Return each entry exactly, with none missing.

═══ INPUT DATA

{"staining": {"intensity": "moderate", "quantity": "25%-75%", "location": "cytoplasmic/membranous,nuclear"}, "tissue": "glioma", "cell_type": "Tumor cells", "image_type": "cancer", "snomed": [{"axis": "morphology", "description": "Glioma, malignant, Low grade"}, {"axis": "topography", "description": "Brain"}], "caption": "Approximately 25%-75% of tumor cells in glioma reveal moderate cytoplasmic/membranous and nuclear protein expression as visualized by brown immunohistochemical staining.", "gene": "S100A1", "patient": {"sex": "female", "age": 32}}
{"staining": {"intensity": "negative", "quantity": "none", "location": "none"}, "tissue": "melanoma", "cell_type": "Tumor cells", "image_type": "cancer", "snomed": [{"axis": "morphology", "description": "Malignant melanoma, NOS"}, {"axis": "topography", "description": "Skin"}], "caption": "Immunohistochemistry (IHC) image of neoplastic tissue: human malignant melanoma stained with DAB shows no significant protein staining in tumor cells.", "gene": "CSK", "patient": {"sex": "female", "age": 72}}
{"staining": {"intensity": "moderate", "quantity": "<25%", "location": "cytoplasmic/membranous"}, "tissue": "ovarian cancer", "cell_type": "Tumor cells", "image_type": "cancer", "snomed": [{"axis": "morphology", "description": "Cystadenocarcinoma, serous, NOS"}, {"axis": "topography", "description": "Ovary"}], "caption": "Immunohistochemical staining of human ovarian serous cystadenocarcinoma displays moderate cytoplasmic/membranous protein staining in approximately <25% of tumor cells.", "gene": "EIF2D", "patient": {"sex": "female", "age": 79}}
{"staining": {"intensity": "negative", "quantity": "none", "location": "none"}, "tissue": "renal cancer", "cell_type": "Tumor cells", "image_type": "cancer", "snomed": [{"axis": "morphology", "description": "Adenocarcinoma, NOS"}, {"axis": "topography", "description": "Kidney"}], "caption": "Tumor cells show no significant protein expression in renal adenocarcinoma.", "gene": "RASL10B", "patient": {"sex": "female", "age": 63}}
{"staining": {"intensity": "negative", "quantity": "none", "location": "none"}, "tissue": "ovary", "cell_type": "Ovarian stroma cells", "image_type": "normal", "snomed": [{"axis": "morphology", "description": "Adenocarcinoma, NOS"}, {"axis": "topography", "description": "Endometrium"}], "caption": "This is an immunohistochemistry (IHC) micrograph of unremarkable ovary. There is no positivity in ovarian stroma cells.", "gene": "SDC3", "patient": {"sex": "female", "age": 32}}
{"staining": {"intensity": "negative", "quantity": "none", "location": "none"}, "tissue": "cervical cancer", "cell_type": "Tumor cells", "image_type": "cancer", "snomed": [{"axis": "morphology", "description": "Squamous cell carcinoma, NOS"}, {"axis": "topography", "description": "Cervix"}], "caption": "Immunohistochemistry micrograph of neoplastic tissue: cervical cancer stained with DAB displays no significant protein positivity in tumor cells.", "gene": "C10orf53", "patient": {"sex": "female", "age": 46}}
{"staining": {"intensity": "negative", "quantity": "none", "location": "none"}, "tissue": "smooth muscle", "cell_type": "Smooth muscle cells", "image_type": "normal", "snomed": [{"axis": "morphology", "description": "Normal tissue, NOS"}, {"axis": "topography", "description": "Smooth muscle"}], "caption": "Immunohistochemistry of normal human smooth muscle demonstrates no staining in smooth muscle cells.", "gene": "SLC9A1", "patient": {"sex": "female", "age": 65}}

══════

■ SOLVED EXERCISE ■
{"staining": {"intensity": "moderate", "quantity": "25%-75%", "location": "cytoplasmic/membranous,nuclear"}, "tissue": "glioma", "cell_type": "Tumor cells", "image_type": "cancer", "snomed": [{"axis": "morphology", "description": "Glioma, malignant, Low grade"}, {"axis": "topography", "description": "Brain"}], "caption": "Approximately 25%-75% of tumor cells in glioma reveal moderate cytoplasmic/membranous and nuclear protein expression as visualized by brown immunohistochemical staining.", "gene": "S100A1", "patient": {"sex": "female", "age": 32}}
{"staining": {"intensity": "negative", "quantity": "none", "location": "none"}, "tissue": "melanoma", "cell_type": "Tumor cells", "image_type": "cancer", "snomed": [{"axis": "morphology", "description": "Malignant melanoma, NOS"}, {"axis": "topography", "description": "Skin"}], "caption": "Immunohistochemistry (IHC) image of neoplastic tissue: human malignant melanoma stained with DAB shows no significant protein staining in tumor cells.", "gene": "CSK", "patient": {"sex": "female", "age": 72}}
{"staining": {"intensity": "moderate", "quantity": "<25%", "location": "cytoplasmic/membranous"}, "tissue": "ovarian cancer", "cell_type": "Tumor cells", "image_type": "cancer", "snomed": [{"axis": "morphology", "description": "Cystadenocarcinoma, serous, NOS"}, {"axis": "topography", "description": "Ovary"}], "caption": "Immunohistochemical staining of human ovarian serous cystadenocarcinoma displays moderate cytoplasmic/membranous protein staining in approximately <25% of tumor cells.", "gene": "EIF2D", "patient": {"sex": "female", "age": 79}}
{"staining": {"intensity": "negative", "quantity": "none", "location": "none"}, "tissue": "renal cancer", "cell_type": "Tumor cells", "image_type": "cancer", "snomed": [{"axis": "morphology", "description": "Adenocarcinoma, NOS"}, {"axis": "topography", "description": "Kidney"}], "caption": "Tumor cells show no significant protein expression in renal adenocarcinoma.", "gene": "RASL10B", "patient": {"sex": "female", "age": 63}}
{"staining": {"intensity": "negative", "quantity": "none", "location": "none"}, "tissue": "ovary", "cell_type": "Ovarian stroma cells", "image_type": "normal", "snomed": [{"axis": "morphology", "description": "Adenocarcinoma, NOS"}, {"axis": "topography", "description": "Endometrium"}], "caption": "This is an immunohistochemistry (IHC) micrograph of unremarkable ovary. There is no positivity in ovarian stroma cells.", "gene": "SDC3", "patient": {"sex": "female", "age": 32}}
{"staining": {"intensity": "negative", "quantity": "none", "location": "none"}, "tissue": "cervical cancer", "cell_type": "Tumor cells", "image_type": "cancer", "snomed": [{"axis": "morphology", "description": "Squamous cell carcinoma, NOS"}, {"axis": "topography", "description": "Cervix"}], "caption": "Immunohistochemistry micrograph of neoplastic tissue: cervical cancer stained with DAB displays no significant protein positivity in tumor cells.", "gene": "C10orf53", "patient": {"sex": "female", "age": 46}}
{"staining": {"intensity": "negative", "quantity": "none", "location": "none"}, "tissue": "smooth muscle", "cell_type": "Smooth muscle cells", "image_type": "normal", "snomed": [{"axis": "morphology", "description": "Normal tissue, NOS"}, {"axis": "topography", "description": "Smooth muscle"}], "caption": "Immunohistochemistry of normal human smooth muscle demonstrates no staining in smooth muscle cells.", "gene": "SLC9A1", "patient": {"sex": "female", "age": 65}}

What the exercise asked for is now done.